The announcement to this effect was made by Drugs Controller General of India (DCGI) Dr. VG Somani at Indian Pharmaceutical Alliance’s 5th India Pharmaceutical Forum held in Mumbai on February 27-28, 2020.
India is moving towards becoming member of ICH and Pharmaceutical Inspection Co-operation Scheme (PIC/S). Currently, it is among 22 observers in ICH and will soon become member of it. Harmonisation is being worked across the agencies to avoid duplicacy in product registration.
The objective of the ICH is to promote public health through international harmonisation of technical requirements that contributes to the timely introduction of new medicines and continued availability of the approved medicines to patients, to the prevention of unnecessary duplication of clinical trials in humans, to the development, registration and manufacturing of safe, effective, and high quality medicines in an efficient and cost-effective manner, and to the minimisation of the use of animal testing without compromising safety and effectiveness.
To become a member of ICH, the country needs to follow certain guidelines on good manufacturing practice (GMP), good laboratory practice (GLP), good clinical practice (GCP), etc as well as good regulatory practice, said Somani.
On the other hand, in order to become member of PIC/S, India needs support from domestic drug industry. A part of industry has supported the country’s initiative to become member of PIC/S but a section of industry is not supportive of it as they do not find any merit in it, he said.
The PIC/S membership will reduce the burden on drug regulators in terms of decreasing the repeated inspections by various drug regulators on drug units.

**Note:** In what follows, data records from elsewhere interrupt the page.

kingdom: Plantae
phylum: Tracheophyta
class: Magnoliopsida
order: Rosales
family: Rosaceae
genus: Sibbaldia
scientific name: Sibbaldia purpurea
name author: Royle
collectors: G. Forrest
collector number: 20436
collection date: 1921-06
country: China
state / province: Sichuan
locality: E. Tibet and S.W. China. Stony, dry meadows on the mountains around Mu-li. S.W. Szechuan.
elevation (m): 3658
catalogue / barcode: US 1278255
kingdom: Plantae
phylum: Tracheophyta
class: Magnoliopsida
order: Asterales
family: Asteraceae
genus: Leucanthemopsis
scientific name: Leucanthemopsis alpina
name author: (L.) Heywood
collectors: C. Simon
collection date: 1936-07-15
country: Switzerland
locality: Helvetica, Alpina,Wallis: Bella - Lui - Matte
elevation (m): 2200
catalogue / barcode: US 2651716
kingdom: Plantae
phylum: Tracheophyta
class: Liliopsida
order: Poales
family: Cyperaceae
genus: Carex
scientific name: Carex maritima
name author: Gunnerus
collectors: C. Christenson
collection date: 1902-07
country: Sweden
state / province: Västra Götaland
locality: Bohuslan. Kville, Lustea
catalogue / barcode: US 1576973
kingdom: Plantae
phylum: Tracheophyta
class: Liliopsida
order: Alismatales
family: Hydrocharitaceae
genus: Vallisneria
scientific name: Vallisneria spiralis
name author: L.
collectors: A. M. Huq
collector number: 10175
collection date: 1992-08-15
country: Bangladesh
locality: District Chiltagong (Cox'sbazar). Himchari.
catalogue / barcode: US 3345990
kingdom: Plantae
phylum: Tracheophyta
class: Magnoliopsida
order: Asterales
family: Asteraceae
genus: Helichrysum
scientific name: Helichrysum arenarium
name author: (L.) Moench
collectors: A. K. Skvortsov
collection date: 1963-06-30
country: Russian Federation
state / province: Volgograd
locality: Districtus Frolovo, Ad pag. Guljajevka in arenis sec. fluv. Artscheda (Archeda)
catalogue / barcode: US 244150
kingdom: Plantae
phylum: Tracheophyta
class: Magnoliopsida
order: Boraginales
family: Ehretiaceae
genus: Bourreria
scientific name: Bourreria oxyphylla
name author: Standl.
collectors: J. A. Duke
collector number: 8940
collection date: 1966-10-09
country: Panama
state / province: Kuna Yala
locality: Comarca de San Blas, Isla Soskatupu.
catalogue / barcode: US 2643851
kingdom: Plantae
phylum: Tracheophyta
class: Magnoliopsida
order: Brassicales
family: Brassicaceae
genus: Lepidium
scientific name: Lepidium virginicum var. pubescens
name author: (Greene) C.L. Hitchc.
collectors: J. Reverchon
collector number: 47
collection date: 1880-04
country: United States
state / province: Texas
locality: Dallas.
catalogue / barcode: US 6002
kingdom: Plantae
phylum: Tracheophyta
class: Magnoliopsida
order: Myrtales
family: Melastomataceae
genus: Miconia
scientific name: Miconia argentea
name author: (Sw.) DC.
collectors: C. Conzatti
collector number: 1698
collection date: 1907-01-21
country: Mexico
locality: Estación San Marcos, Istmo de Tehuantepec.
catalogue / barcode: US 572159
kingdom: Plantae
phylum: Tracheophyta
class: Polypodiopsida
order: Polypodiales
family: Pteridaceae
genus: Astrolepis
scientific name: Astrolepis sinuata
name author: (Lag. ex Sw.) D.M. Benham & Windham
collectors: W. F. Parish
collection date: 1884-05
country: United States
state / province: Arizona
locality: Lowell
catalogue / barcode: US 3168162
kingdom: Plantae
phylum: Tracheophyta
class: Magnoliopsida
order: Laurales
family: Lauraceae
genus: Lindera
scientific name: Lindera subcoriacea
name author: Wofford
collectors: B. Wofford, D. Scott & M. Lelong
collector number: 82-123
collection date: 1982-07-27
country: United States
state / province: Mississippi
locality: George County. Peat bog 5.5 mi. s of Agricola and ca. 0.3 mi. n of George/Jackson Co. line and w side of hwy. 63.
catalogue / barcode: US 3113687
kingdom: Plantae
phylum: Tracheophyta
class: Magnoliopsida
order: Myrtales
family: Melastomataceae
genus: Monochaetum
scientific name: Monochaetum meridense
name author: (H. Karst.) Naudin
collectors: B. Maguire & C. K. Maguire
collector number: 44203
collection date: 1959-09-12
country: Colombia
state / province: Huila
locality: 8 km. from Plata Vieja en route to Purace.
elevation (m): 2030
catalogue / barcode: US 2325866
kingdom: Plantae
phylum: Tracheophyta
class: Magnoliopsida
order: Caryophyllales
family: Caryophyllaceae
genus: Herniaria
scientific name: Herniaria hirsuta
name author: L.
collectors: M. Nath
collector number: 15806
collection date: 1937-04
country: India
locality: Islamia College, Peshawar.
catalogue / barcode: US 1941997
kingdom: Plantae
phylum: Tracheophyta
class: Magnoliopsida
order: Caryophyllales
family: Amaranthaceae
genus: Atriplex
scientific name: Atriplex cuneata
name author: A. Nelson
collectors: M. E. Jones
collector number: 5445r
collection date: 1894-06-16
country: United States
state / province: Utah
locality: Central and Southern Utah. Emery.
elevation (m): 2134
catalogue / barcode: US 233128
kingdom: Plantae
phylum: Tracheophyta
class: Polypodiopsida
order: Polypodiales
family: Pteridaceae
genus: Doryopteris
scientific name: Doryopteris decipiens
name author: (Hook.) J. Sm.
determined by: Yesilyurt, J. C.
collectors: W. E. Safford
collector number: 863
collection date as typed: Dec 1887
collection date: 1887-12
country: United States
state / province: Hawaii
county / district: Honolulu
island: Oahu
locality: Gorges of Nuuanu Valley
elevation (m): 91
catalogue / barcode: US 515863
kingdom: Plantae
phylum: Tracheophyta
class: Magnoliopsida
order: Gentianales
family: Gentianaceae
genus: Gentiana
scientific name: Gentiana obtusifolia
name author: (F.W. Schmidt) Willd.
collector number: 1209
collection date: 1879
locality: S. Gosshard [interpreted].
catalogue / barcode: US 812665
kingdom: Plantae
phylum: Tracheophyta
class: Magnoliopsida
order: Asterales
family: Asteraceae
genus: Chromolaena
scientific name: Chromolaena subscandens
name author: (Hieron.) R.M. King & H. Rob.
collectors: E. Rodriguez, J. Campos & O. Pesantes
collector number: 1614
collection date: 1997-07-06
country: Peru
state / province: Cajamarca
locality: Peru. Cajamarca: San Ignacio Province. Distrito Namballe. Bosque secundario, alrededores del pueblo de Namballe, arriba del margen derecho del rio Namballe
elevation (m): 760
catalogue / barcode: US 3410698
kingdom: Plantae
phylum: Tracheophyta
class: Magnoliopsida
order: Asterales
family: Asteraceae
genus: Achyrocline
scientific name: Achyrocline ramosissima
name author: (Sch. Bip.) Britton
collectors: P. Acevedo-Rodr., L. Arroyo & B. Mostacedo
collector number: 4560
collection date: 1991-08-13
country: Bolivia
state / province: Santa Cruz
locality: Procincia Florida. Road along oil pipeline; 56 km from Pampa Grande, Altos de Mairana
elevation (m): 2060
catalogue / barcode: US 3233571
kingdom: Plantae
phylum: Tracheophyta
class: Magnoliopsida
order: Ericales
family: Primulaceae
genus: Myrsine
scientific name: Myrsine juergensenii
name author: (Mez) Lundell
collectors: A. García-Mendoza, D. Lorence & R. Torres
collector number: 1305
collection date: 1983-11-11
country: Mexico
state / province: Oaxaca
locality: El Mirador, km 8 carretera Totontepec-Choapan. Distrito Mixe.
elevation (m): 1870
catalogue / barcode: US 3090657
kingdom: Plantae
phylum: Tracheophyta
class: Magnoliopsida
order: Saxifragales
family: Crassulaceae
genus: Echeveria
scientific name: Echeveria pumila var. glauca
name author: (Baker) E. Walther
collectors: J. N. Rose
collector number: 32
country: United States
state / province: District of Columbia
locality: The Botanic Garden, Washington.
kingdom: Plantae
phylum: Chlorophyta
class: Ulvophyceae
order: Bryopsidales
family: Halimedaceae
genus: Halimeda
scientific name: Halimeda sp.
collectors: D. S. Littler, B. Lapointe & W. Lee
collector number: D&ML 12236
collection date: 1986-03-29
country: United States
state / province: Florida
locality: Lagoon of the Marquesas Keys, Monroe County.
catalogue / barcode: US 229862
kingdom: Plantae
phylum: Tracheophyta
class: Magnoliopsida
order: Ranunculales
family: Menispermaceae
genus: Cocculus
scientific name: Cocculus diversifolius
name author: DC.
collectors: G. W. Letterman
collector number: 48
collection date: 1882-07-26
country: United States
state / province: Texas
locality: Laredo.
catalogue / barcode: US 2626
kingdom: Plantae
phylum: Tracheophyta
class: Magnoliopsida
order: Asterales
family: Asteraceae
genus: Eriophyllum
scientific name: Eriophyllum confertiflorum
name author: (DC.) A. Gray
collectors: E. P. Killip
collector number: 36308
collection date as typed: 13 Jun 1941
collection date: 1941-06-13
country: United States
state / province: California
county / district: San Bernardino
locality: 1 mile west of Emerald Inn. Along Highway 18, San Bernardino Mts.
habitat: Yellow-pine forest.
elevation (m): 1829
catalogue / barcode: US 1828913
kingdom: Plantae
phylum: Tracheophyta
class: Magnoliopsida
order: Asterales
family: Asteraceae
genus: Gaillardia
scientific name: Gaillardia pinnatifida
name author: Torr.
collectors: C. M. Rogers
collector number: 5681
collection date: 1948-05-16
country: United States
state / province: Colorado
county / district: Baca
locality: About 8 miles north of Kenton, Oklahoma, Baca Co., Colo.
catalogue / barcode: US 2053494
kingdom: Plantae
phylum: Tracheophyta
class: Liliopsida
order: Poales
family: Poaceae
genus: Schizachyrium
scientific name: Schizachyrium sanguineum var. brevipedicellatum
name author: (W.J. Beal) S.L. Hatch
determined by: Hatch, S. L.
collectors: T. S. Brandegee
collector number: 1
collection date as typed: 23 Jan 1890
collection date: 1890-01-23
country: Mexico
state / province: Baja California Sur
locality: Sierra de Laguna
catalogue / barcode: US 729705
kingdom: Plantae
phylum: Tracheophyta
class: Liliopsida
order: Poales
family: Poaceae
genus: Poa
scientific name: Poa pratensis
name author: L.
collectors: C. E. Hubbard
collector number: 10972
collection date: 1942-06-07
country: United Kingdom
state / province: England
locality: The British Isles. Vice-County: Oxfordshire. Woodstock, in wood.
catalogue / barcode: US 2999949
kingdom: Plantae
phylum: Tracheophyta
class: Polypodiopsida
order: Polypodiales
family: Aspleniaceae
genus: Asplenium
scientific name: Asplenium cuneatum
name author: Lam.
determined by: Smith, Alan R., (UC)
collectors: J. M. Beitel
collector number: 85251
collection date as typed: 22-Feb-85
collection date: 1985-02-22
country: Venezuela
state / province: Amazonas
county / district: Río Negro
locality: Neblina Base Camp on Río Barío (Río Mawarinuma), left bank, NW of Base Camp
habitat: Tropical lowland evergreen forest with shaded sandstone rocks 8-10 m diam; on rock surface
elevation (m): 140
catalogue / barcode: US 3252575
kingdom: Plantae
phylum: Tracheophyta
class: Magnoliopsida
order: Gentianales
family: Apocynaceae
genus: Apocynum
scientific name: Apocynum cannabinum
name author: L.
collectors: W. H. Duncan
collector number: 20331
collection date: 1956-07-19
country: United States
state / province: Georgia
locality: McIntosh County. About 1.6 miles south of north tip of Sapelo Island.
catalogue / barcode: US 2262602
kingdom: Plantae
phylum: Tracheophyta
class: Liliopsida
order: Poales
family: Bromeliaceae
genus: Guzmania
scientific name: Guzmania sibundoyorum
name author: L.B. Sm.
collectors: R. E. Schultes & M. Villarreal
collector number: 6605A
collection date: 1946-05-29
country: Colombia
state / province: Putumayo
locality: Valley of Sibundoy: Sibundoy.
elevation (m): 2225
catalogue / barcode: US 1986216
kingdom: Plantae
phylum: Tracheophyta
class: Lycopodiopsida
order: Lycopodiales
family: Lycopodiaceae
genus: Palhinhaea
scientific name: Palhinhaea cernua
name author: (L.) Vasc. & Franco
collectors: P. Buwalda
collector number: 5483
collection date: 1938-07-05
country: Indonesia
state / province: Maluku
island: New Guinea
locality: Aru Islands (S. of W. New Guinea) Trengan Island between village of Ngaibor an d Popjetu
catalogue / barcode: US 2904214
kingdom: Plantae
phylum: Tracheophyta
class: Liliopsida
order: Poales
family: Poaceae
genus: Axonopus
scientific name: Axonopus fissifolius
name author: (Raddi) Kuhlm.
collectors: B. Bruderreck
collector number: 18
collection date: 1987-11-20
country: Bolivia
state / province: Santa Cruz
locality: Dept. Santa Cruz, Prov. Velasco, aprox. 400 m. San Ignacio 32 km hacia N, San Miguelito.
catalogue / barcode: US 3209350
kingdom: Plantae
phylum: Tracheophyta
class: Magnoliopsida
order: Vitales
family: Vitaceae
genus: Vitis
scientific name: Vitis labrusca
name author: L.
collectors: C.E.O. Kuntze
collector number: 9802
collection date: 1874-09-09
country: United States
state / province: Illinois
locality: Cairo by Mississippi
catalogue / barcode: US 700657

He stated that India needs to have catch up with the world by building trust, confidence, quality culture and simplicity of regulations, utilising technology, evolving regulatory mechanism, adopting risk based approach in all the activities and consultative approach.
The Drugs and Cosmetics Rules are being simplified by the Central Drugs Standard Control Organisation (CDSCO) to increase drug industry’s compliance with it, he informed.
Over the years CDSCO has introduced changes to the Drugs and Cosmetics Rules ranging from online submission, fast track approval, accelerated approval, breakthrough approval.